Why Minnesota has high radon
Radon is a naturally-occurring radioactive gas produced by the breakdown of uranium in soil and rock. Minnesota's geology — particularly the glacial till and bedrock across the metro — contains elevated uranium concentrations. As that uranium decays, radon gas seeps upward through soil and into homes through micro-cracks in foundations, slab penetrations, sump pits, and crawl spaces.

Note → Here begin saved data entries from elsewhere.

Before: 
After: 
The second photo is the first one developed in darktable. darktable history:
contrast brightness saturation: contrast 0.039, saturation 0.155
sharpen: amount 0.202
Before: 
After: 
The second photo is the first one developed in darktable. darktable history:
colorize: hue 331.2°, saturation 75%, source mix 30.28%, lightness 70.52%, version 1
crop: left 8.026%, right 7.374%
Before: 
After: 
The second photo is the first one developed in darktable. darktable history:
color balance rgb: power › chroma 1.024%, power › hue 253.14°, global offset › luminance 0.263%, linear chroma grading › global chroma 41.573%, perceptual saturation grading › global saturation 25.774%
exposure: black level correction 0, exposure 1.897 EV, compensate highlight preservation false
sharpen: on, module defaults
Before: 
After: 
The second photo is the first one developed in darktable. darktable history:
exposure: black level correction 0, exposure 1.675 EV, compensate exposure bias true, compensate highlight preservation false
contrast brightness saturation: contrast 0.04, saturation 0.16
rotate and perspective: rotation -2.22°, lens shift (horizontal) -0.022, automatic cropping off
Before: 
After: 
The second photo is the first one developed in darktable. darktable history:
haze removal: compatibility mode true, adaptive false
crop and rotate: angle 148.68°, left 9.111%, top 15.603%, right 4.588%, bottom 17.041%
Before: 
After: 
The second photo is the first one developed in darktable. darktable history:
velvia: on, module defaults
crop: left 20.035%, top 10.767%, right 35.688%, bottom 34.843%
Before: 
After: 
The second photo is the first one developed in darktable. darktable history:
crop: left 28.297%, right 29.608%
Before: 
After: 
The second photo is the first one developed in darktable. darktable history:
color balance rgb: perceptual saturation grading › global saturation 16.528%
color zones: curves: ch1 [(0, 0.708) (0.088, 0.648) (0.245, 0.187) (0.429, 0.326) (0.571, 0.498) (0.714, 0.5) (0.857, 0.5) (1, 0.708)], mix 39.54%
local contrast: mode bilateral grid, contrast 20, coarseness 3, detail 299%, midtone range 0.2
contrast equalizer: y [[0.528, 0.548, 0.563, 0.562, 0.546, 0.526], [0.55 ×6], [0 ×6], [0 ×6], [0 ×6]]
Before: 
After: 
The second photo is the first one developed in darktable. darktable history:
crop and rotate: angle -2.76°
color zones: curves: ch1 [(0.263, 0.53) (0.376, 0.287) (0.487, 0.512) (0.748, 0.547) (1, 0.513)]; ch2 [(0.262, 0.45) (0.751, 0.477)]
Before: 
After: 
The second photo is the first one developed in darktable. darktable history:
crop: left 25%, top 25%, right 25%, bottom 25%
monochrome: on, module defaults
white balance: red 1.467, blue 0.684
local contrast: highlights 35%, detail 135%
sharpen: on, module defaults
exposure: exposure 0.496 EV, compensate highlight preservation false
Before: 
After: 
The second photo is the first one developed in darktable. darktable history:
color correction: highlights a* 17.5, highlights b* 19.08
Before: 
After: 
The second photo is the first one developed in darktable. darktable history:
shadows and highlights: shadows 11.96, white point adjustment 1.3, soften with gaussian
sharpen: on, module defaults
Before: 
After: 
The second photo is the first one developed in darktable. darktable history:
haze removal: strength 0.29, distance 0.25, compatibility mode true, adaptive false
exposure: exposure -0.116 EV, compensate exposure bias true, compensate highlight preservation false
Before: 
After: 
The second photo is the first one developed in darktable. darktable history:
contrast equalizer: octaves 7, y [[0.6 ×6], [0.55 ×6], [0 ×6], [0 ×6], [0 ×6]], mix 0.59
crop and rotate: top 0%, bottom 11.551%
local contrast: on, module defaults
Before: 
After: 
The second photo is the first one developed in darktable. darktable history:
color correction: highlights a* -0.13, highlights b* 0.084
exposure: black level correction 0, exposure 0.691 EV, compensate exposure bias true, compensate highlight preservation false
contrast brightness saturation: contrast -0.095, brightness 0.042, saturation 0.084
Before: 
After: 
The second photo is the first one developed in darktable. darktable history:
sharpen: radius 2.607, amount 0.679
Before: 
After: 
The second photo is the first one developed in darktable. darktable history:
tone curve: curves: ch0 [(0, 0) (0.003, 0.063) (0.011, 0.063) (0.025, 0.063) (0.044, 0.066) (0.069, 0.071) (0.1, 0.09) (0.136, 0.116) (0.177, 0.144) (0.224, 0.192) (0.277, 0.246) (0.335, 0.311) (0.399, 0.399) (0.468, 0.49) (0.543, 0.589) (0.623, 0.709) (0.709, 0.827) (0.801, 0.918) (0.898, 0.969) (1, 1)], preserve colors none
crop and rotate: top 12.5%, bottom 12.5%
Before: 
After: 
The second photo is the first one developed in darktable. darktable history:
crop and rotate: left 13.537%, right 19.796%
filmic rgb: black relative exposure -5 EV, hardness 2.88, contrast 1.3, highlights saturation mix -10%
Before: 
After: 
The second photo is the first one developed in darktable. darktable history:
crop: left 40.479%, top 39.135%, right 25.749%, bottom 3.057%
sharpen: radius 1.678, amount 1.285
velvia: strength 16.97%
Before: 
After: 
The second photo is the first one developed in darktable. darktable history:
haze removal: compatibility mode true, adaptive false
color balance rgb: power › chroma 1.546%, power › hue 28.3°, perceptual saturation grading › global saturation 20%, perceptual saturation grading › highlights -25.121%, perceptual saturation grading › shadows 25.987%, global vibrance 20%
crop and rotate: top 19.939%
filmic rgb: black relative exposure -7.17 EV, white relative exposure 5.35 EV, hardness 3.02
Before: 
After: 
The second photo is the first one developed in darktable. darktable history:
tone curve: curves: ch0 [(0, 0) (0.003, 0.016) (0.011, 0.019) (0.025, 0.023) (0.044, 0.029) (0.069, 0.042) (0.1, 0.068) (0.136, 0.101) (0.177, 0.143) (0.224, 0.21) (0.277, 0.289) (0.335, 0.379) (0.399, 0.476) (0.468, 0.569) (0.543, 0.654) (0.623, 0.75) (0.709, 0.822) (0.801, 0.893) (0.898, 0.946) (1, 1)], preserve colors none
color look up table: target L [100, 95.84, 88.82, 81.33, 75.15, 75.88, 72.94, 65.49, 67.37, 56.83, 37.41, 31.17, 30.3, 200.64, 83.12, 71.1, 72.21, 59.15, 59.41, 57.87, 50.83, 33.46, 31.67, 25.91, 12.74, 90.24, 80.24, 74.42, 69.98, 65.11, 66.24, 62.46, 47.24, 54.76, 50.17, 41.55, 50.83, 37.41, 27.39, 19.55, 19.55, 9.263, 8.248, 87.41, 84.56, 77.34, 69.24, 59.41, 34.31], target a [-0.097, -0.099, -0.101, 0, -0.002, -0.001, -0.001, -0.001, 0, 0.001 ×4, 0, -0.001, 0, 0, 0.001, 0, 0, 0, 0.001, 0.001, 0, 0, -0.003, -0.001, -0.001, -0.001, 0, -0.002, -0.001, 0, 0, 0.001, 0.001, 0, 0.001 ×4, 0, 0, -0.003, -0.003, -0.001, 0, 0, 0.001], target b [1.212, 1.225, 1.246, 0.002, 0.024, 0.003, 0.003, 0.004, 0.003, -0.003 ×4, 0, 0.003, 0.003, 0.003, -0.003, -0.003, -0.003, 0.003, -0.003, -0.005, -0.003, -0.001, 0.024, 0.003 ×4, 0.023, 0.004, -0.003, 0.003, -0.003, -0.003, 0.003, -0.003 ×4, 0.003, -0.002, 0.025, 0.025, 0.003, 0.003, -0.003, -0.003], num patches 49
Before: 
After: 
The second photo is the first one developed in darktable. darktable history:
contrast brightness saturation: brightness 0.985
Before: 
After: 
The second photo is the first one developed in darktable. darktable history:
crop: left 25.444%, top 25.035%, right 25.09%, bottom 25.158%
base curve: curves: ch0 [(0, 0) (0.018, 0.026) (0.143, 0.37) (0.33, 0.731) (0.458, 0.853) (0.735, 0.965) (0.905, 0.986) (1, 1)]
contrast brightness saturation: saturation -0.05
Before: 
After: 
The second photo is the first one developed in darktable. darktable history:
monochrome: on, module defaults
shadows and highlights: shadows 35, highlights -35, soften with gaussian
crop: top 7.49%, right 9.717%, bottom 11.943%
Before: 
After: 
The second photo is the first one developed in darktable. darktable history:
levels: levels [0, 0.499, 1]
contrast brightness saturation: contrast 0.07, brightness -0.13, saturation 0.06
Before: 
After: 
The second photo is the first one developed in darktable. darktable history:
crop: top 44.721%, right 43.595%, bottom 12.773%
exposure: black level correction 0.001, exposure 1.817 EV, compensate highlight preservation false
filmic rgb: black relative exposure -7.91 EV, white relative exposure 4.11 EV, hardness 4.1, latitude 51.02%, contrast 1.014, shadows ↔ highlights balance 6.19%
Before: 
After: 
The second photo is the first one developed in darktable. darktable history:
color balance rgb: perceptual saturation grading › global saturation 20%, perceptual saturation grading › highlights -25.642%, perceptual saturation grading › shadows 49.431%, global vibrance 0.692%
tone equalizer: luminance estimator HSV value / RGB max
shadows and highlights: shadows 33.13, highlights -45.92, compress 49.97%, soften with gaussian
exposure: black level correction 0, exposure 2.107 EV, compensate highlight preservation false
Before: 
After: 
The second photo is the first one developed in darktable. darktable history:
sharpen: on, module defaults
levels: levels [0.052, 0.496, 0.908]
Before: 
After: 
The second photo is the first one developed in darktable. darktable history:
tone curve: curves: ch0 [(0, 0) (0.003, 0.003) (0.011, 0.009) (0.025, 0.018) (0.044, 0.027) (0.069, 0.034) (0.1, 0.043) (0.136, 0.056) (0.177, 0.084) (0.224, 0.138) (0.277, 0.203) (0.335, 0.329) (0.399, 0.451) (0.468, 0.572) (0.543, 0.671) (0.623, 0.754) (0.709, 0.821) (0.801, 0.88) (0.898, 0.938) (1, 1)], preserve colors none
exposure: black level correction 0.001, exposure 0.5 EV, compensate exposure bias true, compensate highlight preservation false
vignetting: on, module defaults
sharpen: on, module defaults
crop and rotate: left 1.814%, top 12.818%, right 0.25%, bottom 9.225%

Once inside, radon accumulates because modern homes are increasingly air-sealed. The same energy-efficiency improvements that keep your heating bill down also trap radon at higher concentrations than older, leakier homes.
EPA radon zones and Hennepin County
The EPA classifies counties into three zones based on predicted average indoor radon levels:
- Zone 1 — Highest potential. Predicted average above 4.0 pCi/L.
- Zone 2 — Moderate potential. Predicted average 2.0–4.0 pCi/L.
- Zone 3 — Lowest potential. Predicted average below 2.0 pCi/L.
Hennepin County is Zone 1. So is almost every county in the southern half of Minnesota. The Twin Cities Metro is one of the highest-radon urban areas in the country.
What the data actually shows for Plymouth
The Minnesota Department of Health reports that roughly 40% of Minnesota homes test above the EPA action level of 4.0 pCi/L. Some Plymouth-area testing data suggests local averages run higher than the state average — possibly due to the specific uranium concentration in western Hennepin County's glacial deposits.
What this means practically: you cannot guess. The only way to know your home's radon level is to test.
How radon testing works
The gold standard is a continuous radon monitor — a calibrated electronic device that logs hourly readings over a minimum 48-hour period under EPA closed-house protocol. Continuous monitors capture variation across the test (which charcoal canisters cannot) and produce tamper-evident data.
What to do if your test is elevated
Radon mitigation is straightforward and effective. The most common system in Plymouth is sub-slab depressurization: a small fan pulls air from beneath the basement slab and vents it above the roofline. Cost typically runs $1,200–$2,500. Radon reduction is typically 80–95%.
Post-mitigation testing confirms the result. Annual or biennial follow-up testing maintains assurance.